Ram Fish, Samsung's vice president of digital health, showed off a prototype of the company's Simband at a San Francisco event on May 28.
Credit: Rachael Rettner for Live Science
SAN FRANCISCO — Imagine being able to check up on your body like you would a car — by viewing a dashboard summary of your vital signs and overall wellness, so you could know if something was wrong before seeing a doctor. Or what if you could find out how much your new exercise regimen decreased your risk of a heart attack?
Yesterday, the company announced a new prototype wrist-worn fitness tracker, as well as a software platform that can run programs and would aggregate all the measurements from many different devices. Both the fitness tracker and the software platform are "open," meaning third parties can access them and use them to build new sensors or design new applications to analyze health data.
"We want to provide a platform to accelerate the speed of innovation," Young Sohn, president and chief strategy officer at Samsung, said at an event here at the SF Jazz Center yesterday (May 28). [The Best Fitness Trackers (Full Reviews)]
The fitness tracker, called Simband, is not a commercial product, so consumers won't be able to buy it. Rather, it is a blueprint of sorts, intended to serve as a reference for the design of future wearables. Designed in sections, or modules, it lets other companies integrate their own sensors. The open platform will allow for the inclusion of sensors that no one has even imagined yet, said Ram Fish, vice president of digital health at Samsung.
Sensors in the works include PPG sensors to measure changes in blood flow and to monitor vital signs such as blood pressure, as well as ECG sensors to monitor the rate and regularity of the heartbeat. Fish demonstrated how a Simband prototype could continuously monitor heart rate and other vital signs.
The Simband could be charged with an attached "shuttle battery" while the user wears the device, Fish said.
The cloud-based open-software platform, called Samsung Architecture for Multimodal Interactions (SAMI), would allow a variety of devices and sensors to store data securely in one place. Developers and scientists could create algorithms to analyze the data and make new insights, Samsung says. The personal data stored in SAMI would still be owned by the individual and remain totally secure, like money in a bank.
SAMI would allow your many health and environmental sensors to collaborate in the cloud. For example, your fitness tracker usually can't communicate with your thermostat, but through SAMI, developers could design an app to turn the temperature down when you come back from a run, Samsung said.

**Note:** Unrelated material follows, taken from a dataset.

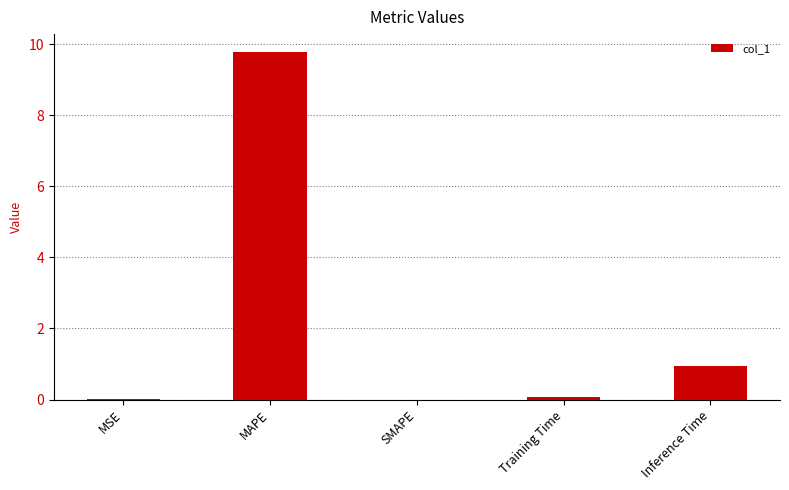

What is the sum of the values at MAPE and Inference Time?

10.7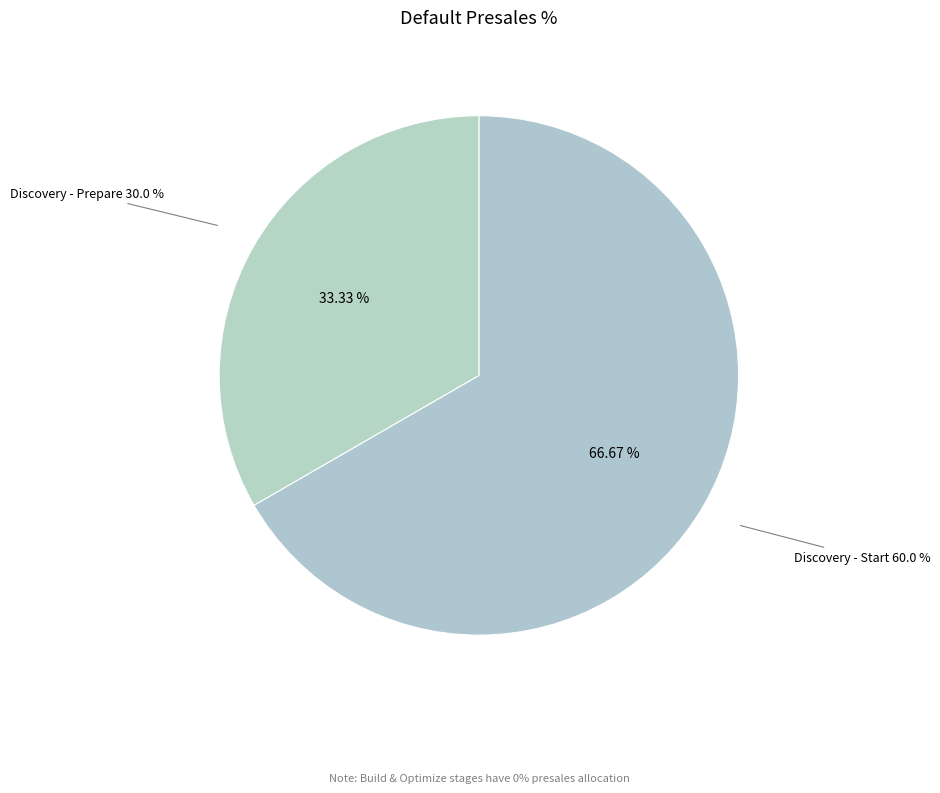

What percentage is the Discovery - Prepare slice, to the nearest percent?

33%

Samsung has partnered with the University of California, San Francisco to work on validating the technologies and algorithms that come out of the project, to ensure the technology is accurate. This will let health care professionals know they can rely on the devices, said Dr. Michael Blum, a cardiologist and associate vice chancellor for informatics at UCSF.
"This is a really exciting time for the medical community to engage with Silicon Valley," Blum said. "We can collect massive new datasets" to develop new understandings about how the human body works, he said.
Samsung said that SAMI and the Simband reference design would be ready by the end of the year.